Taraflar arasındaki uyuşmazlık; “temlik eden dava dışı … San ve Tic. A.Ş. ile temlik alan davacı şirket arasında düzenlenen Bornova … Noterliği’nin 21/10/2019 tarihli … yevmiye numaralı temlik sözleşmesinin uygulanabilir nitelikte ve geçerli bir temlik sözleşmesi olup olmadığı, bu kapsamda da sonuç doğurup doğurmayacağı, İzmir … İcra Müdürlüğü’nün …/… sayılı icra dosyasında takibe konu edilen 3 adet faturada gözüken malların temlik eden tarafından davalıya tesliminin yapılıp yapılmadığı, davalının davacıya İzmir … İcra Müdürlüğü’nün …/… sayılı dosyası çerçevesinde borcunun bulunup bulunmadığı, varsa icra takip tarihi itibariyle faiz ve ferileriyle birlikte davalı borcunun ne miktar olduğu, davalının borca itirazında haklı olup olmadığı, itirazın iptali koşullarının bulunup bulunmadığı” konularındadır.

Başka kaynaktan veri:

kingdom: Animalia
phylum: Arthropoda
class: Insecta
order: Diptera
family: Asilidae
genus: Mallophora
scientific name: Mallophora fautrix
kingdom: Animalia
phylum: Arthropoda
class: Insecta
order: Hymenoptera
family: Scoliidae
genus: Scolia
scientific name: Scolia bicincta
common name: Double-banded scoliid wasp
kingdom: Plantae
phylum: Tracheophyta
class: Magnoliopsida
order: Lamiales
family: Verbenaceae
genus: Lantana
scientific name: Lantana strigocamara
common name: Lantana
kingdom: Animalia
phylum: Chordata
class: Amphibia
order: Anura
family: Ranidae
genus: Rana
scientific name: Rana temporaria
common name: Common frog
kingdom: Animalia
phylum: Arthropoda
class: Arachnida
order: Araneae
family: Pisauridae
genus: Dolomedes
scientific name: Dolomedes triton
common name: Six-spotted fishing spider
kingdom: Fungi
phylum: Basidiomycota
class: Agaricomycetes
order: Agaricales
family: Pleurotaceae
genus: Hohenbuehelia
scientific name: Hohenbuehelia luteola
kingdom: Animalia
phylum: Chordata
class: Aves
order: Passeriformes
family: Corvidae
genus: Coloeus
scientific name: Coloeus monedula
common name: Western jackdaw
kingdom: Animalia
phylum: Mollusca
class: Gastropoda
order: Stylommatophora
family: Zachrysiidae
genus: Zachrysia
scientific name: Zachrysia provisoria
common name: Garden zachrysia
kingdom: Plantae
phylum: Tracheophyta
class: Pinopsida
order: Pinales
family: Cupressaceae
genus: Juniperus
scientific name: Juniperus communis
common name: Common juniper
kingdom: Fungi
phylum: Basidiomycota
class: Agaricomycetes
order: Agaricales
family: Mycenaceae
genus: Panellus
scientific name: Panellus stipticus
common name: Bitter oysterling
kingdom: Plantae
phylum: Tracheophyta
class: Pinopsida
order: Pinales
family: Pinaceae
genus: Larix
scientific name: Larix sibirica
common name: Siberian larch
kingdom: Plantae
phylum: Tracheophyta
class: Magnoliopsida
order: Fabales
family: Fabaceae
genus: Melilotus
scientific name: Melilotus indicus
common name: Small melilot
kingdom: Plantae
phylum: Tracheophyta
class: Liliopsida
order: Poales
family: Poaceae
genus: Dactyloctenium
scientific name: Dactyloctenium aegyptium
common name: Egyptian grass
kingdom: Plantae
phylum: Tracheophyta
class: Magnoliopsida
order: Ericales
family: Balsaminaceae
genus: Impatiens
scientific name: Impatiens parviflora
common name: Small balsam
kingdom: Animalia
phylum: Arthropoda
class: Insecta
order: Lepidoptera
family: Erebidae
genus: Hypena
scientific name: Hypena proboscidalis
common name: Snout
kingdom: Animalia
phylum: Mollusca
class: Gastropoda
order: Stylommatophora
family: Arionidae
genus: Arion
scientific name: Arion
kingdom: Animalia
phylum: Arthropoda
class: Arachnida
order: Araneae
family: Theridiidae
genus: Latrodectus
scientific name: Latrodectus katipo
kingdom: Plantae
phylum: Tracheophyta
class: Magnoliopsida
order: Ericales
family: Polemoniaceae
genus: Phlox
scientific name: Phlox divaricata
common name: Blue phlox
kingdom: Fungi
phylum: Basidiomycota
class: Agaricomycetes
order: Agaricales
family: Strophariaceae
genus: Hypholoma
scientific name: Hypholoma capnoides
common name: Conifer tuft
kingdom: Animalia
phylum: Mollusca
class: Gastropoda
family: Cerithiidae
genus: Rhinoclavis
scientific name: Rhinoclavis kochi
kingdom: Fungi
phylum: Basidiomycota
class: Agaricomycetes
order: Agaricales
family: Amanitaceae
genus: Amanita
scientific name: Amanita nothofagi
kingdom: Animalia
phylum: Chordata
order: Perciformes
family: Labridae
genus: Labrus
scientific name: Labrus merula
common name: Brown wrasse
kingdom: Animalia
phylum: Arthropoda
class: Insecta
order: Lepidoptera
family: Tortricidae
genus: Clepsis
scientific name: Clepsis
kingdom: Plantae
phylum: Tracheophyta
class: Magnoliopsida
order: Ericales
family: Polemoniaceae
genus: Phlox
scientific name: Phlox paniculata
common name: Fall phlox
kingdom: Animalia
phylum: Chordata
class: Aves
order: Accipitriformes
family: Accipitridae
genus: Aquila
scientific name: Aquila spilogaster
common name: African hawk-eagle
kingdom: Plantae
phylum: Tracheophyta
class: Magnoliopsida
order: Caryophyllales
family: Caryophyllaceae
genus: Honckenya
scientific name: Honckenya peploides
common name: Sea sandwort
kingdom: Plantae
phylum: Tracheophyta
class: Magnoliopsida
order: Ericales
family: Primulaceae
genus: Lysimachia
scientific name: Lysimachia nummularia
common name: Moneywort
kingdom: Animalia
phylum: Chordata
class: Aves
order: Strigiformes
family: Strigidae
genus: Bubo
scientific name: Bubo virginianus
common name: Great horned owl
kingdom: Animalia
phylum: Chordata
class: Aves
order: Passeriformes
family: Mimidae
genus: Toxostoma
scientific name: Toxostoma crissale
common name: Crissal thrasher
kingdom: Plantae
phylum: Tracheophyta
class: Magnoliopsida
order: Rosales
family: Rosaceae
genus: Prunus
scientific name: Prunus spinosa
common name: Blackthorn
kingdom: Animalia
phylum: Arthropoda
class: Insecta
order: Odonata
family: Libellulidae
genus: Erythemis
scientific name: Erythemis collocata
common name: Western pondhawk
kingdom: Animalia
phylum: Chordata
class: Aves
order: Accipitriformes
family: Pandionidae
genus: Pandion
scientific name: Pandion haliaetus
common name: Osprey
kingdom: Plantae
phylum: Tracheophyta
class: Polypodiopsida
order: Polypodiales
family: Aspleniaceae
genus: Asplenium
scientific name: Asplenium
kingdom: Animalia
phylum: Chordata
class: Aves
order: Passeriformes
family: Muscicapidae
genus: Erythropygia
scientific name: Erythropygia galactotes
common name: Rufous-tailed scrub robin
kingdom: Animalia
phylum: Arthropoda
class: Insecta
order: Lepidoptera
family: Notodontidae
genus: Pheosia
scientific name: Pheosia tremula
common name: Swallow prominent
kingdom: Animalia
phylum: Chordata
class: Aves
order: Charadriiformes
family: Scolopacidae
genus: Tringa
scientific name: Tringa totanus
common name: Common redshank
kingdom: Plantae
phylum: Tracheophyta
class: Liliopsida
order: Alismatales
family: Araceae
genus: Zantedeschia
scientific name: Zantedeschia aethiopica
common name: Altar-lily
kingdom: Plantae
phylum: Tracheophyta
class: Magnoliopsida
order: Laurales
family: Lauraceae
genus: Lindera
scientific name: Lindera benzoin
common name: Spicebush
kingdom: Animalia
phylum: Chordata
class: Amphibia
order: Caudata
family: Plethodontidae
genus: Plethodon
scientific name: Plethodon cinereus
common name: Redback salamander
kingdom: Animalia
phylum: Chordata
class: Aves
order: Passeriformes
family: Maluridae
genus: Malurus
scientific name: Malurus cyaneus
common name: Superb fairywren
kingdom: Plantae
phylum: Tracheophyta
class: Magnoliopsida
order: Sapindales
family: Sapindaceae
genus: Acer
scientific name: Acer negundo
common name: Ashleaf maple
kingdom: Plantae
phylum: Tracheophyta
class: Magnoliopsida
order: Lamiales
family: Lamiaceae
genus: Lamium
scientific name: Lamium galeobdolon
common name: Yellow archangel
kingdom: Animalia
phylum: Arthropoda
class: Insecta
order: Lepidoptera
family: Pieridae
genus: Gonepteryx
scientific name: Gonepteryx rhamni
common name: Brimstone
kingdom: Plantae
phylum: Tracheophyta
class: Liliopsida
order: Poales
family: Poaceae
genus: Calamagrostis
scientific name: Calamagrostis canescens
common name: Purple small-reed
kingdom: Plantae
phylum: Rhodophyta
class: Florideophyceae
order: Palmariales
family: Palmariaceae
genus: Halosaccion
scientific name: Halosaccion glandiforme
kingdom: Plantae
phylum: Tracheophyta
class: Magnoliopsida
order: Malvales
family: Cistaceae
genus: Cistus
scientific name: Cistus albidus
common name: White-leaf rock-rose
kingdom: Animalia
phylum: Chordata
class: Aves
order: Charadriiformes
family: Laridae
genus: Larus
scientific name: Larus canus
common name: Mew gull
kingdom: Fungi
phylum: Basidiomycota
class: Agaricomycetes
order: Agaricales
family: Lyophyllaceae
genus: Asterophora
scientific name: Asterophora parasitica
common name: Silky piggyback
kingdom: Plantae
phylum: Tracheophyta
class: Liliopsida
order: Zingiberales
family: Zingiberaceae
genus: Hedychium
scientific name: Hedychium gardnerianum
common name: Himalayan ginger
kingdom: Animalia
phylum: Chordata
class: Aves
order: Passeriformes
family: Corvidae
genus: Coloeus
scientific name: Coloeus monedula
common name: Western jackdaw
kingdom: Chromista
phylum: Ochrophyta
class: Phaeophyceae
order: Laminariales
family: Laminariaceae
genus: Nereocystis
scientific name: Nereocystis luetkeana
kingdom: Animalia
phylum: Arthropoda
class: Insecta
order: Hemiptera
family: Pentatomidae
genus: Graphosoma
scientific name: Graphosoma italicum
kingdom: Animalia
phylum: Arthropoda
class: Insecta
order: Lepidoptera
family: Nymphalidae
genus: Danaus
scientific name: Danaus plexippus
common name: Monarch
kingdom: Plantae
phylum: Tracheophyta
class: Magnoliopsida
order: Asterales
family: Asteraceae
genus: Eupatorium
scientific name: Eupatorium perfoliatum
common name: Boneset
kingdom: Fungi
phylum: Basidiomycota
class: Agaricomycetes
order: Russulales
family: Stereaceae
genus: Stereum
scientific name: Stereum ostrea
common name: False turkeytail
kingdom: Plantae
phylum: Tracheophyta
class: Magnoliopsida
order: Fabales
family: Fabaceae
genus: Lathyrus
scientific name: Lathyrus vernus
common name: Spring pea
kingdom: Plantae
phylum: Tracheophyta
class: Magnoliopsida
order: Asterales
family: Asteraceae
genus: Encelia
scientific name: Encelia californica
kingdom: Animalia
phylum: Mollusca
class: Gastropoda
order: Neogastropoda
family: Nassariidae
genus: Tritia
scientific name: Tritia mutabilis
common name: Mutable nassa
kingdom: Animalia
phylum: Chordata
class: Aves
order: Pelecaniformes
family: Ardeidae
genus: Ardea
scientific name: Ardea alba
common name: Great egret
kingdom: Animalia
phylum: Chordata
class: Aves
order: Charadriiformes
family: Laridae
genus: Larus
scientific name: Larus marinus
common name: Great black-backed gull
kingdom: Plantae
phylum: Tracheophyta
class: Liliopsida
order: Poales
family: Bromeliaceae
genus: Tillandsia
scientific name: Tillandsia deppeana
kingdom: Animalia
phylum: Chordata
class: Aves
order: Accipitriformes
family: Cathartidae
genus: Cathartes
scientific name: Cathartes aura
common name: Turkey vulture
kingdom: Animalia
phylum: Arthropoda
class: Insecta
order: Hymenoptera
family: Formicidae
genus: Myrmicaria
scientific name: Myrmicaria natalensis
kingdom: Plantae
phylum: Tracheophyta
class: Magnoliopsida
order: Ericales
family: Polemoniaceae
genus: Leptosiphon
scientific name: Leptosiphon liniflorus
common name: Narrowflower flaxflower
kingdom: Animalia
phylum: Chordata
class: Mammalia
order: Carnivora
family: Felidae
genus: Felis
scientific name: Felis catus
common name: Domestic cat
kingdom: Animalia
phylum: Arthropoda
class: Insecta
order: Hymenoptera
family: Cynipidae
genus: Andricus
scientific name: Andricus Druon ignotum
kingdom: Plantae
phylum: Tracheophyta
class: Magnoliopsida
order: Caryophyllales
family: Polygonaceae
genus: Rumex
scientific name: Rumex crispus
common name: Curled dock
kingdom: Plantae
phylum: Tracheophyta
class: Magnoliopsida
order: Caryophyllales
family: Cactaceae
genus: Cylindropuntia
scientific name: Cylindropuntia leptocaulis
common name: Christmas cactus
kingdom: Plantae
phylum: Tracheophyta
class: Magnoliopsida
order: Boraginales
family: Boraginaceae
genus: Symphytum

Bornova … Noterliği’nin 21/10/2019 tarihli … yevmiye numaralı temlik sözleşmesi incelendiğinde; dava dışı … San ve Tic. A.Ş.’nin davalı …’ndan olan 535.847,44 TL tutarındaki alacağının davacı şirket tarafından temlik alındığı görülmüştür. Temlik sözleşmesinin içeriğinde; “….Temlik eden iş bu temliknamenin bir nüshasını bilgi ve gereği için muhataplara ibraz ederek temlik sözleşmesinin muhataplara iletildiğine dair muhatap tarafından düzenlenerek verilmiş bulunan teyit yazısını … Tic. Ltd. Şti.’ye ibrazla yükümlü bulunduğunu kabul ve beyan eder…” ifadelerine de yer verilmiştir. Temlik sözleşmesinde davalı … “muhatap” olarak gösterilmiştir.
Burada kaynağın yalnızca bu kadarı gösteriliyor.